Redefining Green Jobs
Last week, I got a call from a national news organization who wanted me to come on live
TV to comment on David Brooks’ New York Times article “Where the Jobs Aren’t”. Unfortunately I missed the opportunity but after reading Mr. Brooks article, I felt I had to respond. The biggest problem with green jobs is not their availability but the definition of “green jobs”. Here is my definition of green jobs :
“Green, environmental and infrastructure jobs are those jobs which improve the quality of life (economics, energy and infrastructure), restore the environment and lessen environmental impacts through technology, conservation and recycling of resources.”
Green Jobs Are More Than Clean Energy Technology
In his article, Mr. Brooks asserted that green jobs and green energy jobs are synonymous and pointed out how some government sponsored green energy programs have failed to create the jobs promised by the President. While I support Mr. Brooks’ comments on his specific points, I felt it necessary to explain to the public that green jobs are more than green (or clean) energy technology. Green jobs encompass myriad career fields across the construction, environmental, infrastructure, maintenance and manufacturing sectors.(This is why I call them green, environmental and infrastructure jobs) It is in these sectors,which is often overlooked by green job advocates and detractors alike ,that companies are looking for new workers. Let me explain:
Missing information About Other Green Jobs
One of the major tenants of the green movement is being more efficient with resources. Before a solar or wind facility can produce power, it must be connected to the electrical grid. Most of the current US electrical grid was built in the early 20th century, “leaks” large amounts of energy during high winds and is prone to large scale blackouts during peak demand periods (see US DOE report power lines) and (see southwest power blackout). Many staunch green energy advocates mention smart grid technology as part of the clean energy jobs agenda but downplay physical grid infrastructure upgrades such as replacing copper lines with super conductive lines, building new substations and new natural gas fired plants as new sources of jobs. Why? Here is the short answer: These construction,engineering, maintenance and manufacturing jobs in the utility sector are not considered green in some circles because they not singularly support clean energy agenda and do not evoke an emotional response from the public.

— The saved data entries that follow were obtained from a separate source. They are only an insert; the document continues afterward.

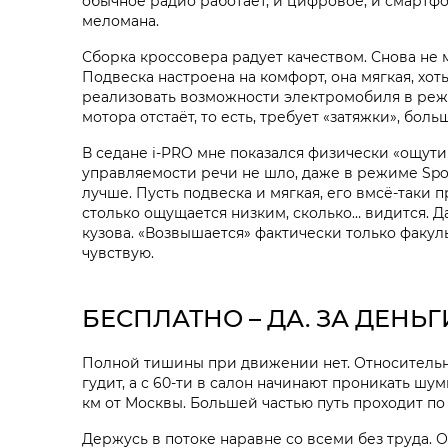
обычное радио работает, и цифровое, и смартф
меломана.
Сборка кроссовера радует качеством. Снова не мо
Подвеска настроена на комфорт, она мягкая, хоть
реализовать возможности электромобиля в режима
мотора отстаёт, то есть, требует «затяжки», бол
В седане i‑PRO мне показался физически «ощут
управляемости речи не шло, даже в режиме Spor
лучше. Пусть подвеска и мягкая, его вмсё-таки п
столько ощущается низким, сколько… видится. Да
кузова. «Возвышается» фактически только факуль
чувствую.
БЕСПЛАТНО – ДА. ЗА ДЕНЬГ
Полной тишины при движении нет. Относительно 
гудит, а с 60-ти в салон начинают проникать шу
км от Москвы. Большей частью путь проходит по
Держусь в потоке наравне со всеми без труда. 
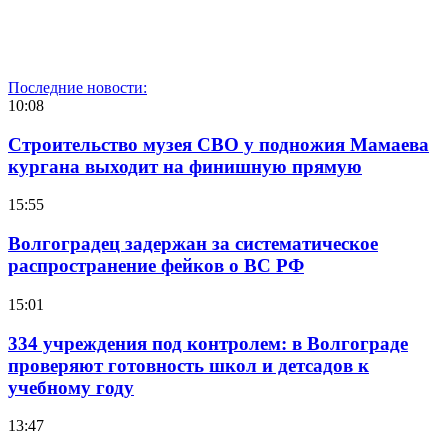
Последние новости:
10:08
Строительство музея СВО у подножия Мамаева
кургана выходит на финишную прямую
15:55
Волгоградец задержан за систематическое
распространение фейков о ВС РФ
15:01
334 учреждения под контролем: в Волгограде
проверяют готовность школ и детсадов к
учебному году
13:47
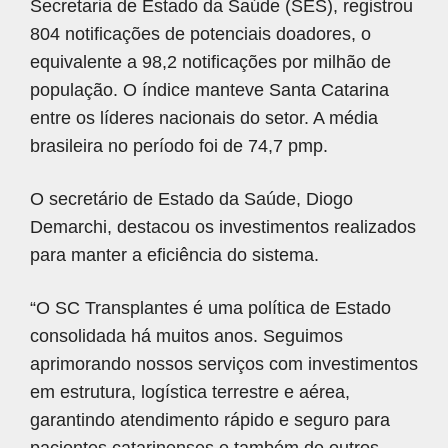
Secretaria de Estado da Saúde (SES), registrou
804 notificações de potenciais doadores, o
equivalente a 98,2 notificações por milhão de
população. O índice manteve Santa Catarina
entre os líderes nacionais do setor. A média
brasileira no período foi de 74,7 pmp.
O secretário de Estado da Saúde, Diogo
Demarchi, destacou os investimentos realizados
para manter a eficiência do sistema.
“O SC Transplantes é uma política de Estado
consolidada há muitos anos. Seguimos
aprimorando nossos serviços com investimentos
em estrutura, logística terrestre e aérea,
garantindo atendimento rápido e seguro para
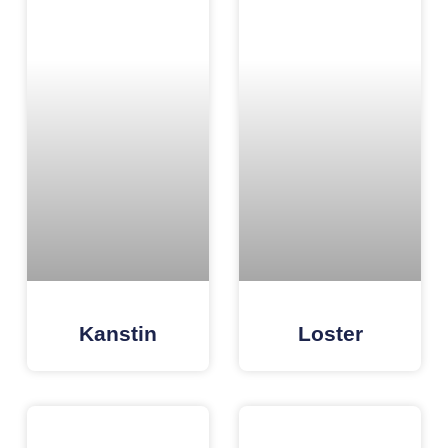
Kanstin
Loster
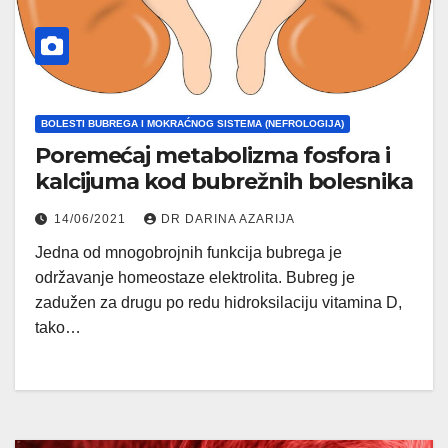
BOLESTI BUBREGA I MOKRAĆNOG SISTEMA (NEFROLOGIJA)
Poremećaj metabolizma fosfora i
kalcijuma kod bubrežnih bolesnika
14/06/2021
DR DARINA AZARIJA
Jedna od mnogobrojnih funkcija bubrega je
održavanje homeostaze elektrolita. Bubreg je
zadužen za drugu po redu hidroksilaciju vitamina D,
tako…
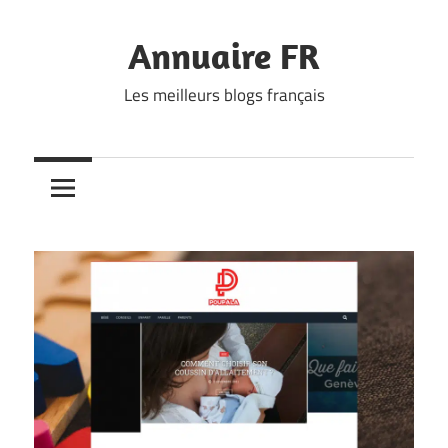
Skip
to
Annuaire FR
content
Les meilleurs blogs français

An Example of Where the Green Jobs Are
Mr. Brooks quoted a GE executive who touted that the GE Smart Grid Initiative would eliminate 128,000 meter reader jobs and a study by McKinsey which found that Smart Grid technology would create a “few engineering jobs” . What was not reported is that the energy utilities industry is having a tough time finding qualified workers for their engineering and maintenance positions maintain the electrical grid (See “Why Many Green, Environmental & Infrastructure Jobs Will Go Unfilled”). In 2008, the Center of Energy Workforce Development reported that 46 percent of the energy utility high skilled workforce (including technician jobs) will have to be replaced by 2013 due to retirements and attrition (see report here) and 1 in 50 applicants for electrical linemen jobs make it through the interview process (The 2009 report was even worse).This ratio is not completely due to employers being “picky”. The major problem is that there are not enough qualified applicants available due to a lack of skills (read more about the skills gap) and the demand for improved infrastructure is rising.
Now I understand those who disagree with me will quote the Bureau of Labor Statistics website (or O*Net) and say that these jobs are not growing (see the info here). But when you factor in the ASCE Report Card for energy (see it here) which portends the amount of work that needs to be done; potential number of baby boomer retirees and number of qualified applicants to job picture looks quite different. (Here is a List of Green Jobs and their employment outlooks.)
More Green Jobs to Come
I applaud Mr. Brooks’ article for pointing out the shortcomings of some government sponsored green energy programs but when it comes to reporting on the growth and availability of green jobs the whole story should be told.